- **Written instruction A**: List every full calendar date (day, month and year) that appears in the court order below.
- **Written instruction B**:
Answer these questions using the court order below:
(i) Who is named as Registrar?
(ii) At what grade was the applicant recruited?
(iii) On what scale is the performance level in the 2011 staff report given?

Language of document : ECLI:EU:T:2017:857

ORDER OF THE GENERAL COURT (Third Chamber)

24 November 2017 (*)

(Civil service — Procedure — Taxation of costs — Representation of an institution by a lawyer — Recoverable costs)

In Case T‑821/16 DEP,

DO, a former member of the temporary staff of the European Securities and Markets Authority, residing in Mittainville (France), represented by S.A. Pappas, lawyer,

applicant,

v

European Securities and Markets Authority (ESMA), represented by R. Vasileva Hoff, acting as Agent, and by D. Waelbroeck and A. Duron, lawyers,

defendant,

APPLICATION for taxation of costs, following the judgment of the Civil Service Tribunal of 26 March 2015, DO v ESMA (F‑32/14, EU:F:2015:26)

THE GENERAL COURT (Third Chamber)

composed of S. Frimodt Nielsen, President, I.S. Forrester and E. Perillo (Rapporteur), Judges,

Registrar: E. Coulon,

makes the following

Order

 Background to the dispute

1        The applicant in the main proceedings (‘the applicant’) was recruited by the European Securities and Markets Authority (ESMA), with effect from 16 February 2011, as a member of the temporary staff within the meaning of Article 2(a) of the Conditions of Employment of Other Servants of the European Union in the version then in force (‘the CEOS’), to a post in the assistants’ function group (AST), at grade AST 8, for a renewable period of three years, and was assigned to the human resources department of the Operations Division as a senior officer.

2        The applicant’s staff report for 2011 (‘the 2011 staff report’) places her performance, overall, as assessed by Mr V. in his capacity as reporting officer, at level I (on a scale of 0 to IV), corresponding to the level of a member of staff who, overall, has provided service that is ‘below expectations’, or ‘seldom exceeds’ the desired results or who has not ‘sustained adequate improvement ... since the last performance review’. In his general assessment, the reporting officer stated that the applicant needed to ‘improve her prioritisation, planning and organisation’ and ‘managing staff expectations, especially in [ESMA’s] very heavily regulated HR environment’. The staff report contains other statements to that effect.

3        That being said, in the present case, it suffices to note, as is apparent from the documents in the case file, that on 7 August 2013, the applicant, having been informed on 1 August 2013 of the recommendation by her immediate superior and reporting officer, Mr V., that her temporary contract should not be renewed, submitted a request to the Executive Director, in her capacity as appeal assessor, concerning the finalisation and revision of her 2011 report, which was rejected by the Executive Director by email on 13 August 2013.

- **Excerpted data**:
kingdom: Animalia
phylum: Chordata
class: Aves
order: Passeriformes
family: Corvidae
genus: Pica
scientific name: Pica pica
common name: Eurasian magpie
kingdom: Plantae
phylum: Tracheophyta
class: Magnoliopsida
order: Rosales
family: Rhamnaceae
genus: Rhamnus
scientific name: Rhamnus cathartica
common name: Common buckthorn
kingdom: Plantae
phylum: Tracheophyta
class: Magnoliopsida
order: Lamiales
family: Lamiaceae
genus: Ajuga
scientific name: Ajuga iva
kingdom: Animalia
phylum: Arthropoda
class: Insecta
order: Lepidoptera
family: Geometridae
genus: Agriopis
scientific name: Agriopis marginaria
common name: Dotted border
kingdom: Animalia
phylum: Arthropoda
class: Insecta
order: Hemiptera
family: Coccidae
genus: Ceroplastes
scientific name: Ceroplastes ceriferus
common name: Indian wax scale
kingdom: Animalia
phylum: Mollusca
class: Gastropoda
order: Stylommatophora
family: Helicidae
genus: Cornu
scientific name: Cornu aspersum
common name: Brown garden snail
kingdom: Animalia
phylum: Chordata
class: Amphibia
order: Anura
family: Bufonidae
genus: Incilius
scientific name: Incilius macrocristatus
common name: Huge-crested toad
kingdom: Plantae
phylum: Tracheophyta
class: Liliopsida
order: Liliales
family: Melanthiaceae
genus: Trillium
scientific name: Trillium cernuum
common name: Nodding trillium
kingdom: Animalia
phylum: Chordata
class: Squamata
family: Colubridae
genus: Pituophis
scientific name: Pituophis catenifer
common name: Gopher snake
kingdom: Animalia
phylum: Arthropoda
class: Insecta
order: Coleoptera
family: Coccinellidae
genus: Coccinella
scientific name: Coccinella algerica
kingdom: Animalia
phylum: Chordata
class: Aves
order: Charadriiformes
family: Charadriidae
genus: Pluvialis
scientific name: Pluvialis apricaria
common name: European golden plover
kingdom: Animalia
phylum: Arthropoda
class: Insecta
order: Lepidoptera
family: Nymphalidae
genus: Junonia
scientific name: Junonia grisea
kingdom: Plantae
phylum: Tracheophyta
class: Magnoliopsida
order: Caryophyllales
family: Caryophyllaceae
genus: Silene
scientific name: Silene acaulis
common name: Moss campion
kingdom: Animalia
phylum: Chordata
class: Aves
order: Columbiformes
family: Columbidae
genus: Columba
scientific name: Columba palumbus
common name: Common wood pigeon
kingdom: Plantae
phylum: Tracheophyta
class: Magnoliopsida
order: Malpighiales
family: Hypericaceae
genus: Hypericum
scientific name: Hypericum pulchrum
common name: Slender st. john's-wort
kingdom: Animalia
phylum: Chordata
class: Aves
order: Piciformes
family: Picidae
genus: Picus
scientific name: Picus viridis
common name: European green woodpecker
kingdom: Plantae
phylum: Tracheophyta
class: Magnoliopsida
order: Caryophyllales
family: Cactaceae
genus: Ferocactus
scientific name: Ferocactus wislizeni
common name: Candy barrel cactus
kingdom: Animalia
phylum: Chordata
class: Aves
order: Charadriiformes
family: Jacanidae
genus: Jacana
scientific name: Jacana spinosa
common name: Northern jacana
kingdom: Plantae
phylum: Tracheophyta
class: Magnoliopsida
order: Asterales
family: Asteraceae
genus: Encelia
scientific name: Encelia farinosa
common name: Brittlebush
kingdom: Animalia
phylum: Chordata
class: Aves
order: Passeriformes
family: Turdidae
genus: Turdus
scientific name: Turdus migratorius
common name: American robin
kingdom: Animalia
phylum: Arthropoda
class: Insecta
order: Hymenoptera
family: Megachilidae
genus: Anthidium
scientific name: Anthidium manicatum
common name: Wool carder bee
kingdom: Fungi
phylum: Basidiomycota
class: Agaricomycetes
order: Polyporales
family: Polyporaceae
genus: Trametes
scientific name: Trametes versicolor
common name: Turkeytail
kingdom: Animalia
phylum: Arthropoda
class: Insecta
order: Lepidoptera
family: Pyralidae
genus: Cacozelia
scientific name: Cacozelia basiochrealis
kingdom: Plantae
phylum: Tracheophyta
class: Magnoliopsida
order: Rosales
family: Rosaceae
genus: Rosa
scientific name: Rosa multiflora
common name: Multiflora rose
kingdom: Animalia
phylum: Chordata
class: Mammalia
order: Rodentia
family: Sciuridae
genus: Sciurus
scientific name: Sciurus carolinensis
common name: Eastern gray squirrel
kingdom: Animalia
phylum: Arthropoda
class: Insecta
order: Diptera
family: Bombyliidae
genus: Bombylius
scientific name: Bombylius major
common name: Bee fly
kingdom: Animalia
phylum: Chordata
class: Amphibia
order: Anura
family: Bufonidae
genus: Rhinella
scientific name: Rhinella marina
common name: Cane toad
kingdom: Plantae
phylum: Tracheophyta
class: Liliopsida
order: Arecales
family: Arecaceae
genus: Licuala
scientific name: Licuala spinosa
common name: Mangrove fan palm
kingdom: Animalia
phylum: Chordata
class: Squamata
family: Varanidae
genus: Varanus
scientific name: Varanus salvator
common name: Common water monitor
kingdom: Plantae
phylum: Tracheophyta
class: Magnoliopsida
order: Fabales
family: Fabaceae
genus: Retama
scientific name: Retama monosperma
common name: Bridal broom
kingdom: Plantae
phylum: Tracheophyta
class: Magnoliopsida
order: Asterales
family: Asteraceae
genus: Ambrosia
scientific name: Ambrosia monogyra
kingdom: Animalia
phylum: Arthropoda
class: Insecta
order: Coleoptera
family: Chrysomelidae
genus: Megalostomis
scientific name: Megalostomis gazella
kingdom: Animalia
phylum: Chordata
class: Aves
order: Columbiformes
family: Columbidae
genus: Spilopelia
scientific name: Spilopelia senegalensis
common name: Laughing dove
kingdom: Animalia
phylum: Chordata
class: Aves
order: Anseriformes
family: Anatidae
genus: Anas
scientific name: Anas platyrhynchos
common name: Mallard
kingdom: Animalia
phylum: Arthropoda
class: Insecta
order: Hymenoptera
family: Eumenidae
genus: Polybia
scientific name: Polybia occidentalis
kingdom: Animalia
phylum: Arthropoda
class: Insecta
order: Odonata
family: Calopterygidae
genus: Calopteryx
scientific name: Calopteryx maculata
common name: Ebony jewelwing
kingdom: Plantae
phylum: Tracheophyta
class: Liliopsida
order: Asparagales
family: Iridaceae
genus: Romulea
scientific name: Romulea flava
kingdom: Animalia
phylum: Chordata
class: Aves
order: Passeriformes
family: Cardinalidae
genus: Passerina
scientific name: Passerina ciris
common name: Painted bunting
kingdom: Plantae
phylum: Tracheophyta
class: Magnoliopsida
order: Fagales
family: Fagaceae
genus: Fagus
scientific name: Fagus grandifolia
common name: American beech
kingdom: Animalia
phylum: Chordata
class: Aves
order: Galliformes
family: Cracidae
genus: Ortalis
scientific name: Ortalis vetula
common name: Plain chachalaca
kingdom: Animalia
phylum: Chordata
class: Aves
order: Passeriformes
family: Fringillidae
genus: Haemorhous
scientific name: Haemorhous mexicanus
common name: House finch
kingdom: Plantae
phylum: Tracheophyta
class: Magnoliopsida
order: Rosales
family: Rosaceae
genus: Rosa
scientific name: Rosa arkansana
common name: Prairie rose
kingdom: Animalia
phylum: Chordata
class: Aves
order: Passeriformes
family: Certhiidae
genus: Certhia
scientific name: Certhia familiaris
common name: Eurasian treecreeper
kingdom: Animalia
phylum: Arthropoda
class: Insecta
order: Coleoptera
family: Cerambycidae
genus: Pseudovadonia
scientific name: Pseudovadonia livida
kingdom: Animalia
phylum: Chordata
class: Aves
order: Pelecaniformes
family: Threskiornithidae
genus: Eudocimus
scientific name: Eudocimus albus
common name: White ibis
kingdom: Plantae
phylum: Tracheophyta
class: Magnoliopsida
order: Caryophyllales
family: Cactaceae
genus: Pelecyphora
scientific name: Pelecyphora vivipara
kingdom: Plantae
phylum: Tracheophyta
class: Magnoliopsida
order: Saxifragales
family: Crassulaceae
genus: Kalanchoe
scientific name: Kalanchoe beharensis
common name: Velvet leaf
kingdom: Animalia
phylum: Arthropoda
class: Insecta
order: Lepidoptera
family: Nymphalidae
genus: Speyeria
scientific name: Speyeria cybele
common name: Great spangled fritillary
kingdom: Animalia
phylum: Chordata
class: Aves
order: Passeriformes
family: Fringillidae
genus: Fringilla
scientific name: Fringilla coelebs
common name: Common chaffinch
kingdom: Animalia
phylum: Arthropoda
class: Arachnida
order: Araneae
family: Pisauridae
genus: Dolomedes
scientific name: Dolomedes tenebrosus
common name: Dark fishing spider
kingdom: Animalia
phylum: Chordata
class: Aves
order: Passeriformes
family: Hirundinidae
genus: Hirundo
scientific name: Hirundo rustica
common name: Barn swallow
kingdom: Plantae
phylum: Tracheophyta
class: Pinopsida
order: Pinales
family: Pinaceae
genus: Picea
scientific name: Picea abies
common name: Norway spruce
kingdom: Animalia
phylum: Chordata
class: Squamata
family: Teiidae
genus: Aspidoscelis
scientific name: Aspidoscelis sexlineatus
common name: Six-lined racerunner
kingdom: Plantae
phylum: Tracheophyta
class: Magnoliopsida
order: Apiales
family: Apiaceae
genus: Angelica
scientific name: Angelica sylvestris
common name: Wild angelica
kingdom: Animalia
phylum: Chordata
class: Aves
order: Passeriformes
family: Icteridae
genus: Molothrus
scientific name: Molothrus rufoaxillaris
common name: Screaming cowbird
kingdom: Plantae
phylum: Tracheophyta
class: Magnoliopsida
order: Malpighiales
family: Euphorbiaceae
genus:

- **Response A**:
24 November 2017
26 March 2015
16 February 2011
1 August 2013
7 August 2013
13 August 2013

- **Response B**:
(i) E. Coulon
(ii) AST 8
(iii) A scale of 0 to IV